:: YOUR INSTRUCTIONS ::
Copy every entry word for word. Skip the pictures.

Collected data
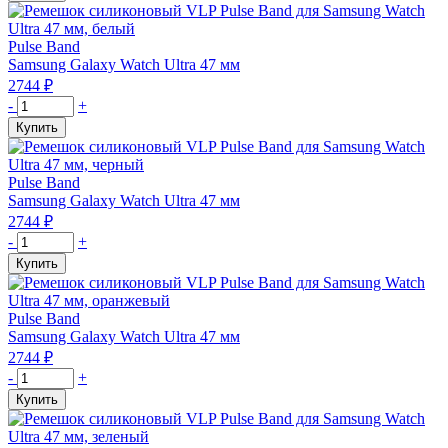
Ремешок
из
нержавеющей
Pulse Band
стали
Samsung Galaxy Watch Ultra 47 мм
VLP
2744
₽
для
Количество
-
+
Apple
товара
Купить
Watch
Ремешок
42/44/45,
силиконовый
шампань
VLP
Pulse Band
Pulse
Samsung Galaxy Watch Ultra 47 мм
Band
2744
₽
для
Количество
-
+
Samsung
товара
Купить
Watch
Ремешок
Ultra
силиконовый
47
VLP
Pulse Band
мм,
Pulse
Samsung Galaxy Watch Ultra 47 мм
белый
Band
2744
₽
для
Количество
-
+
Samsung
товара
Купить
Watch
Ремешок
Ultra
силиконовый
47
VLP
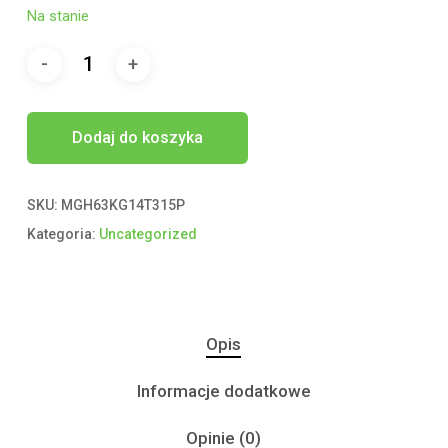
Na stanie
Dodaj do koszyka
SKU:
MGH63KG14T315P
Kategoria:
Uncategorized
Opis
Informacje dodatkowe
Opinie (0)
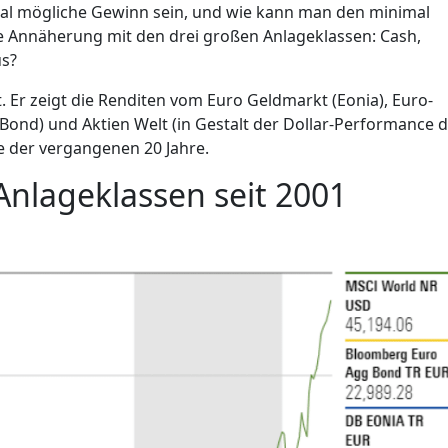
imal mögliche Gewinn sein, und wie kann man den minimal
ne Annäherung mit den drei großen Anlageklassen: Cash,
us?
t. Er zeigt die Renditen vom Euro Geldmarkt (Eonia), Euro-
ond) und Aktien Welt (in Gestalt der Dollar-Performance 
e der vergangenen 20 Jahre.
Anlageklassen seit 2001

:: RESULT FOR THIS TASK ::
Ремешок
из
нержавеющей
Pulse Band
стали
Samsung Galaxy Watch Ultra 47 мм
VLP
2744
₽
для
Количество
-
+
Apple
товара
Купить
Watch
Ремешок
42/44/45,
силиконовый
шампань
VLP
Pulse Band
Pulse
Samsung Galaxy Watch Ultra 47 мм
Band
2744
₽
для
Количество
-
+
Samsung
товара
Купить
Watch
Ремешок
Ultra
силиконовый
47
VLP
Pulse Band
мм,
Pulse
Samsung Galaxy Watch Ultra 47 мм
белый
Band
2744
₽
для
Количество
-
+
Samsung
товара
Купить
Watch
Ремешок
Ultra
силиконовый
47
VLP
Na stanie
Dodaj do koszyka
SKU:
MGH63KG14T315P
Kategoria:
Uncategorized
Opis
Informacje dodatkowe
Opinie (0)
imal mögliche Gewinn sein, und wie kann man den minimal
ne Annäherung mit den drei großen Anlageklassen: Cash,
us?
t. Er zeigt die Renditen vom Euro Geldmarkt (Eonia), Euro-
ond) und Aktien Welt (in Gestalt der Dollar-Performance 
e der vergangenen 20 Jahre.
Anlageklassen seit 2001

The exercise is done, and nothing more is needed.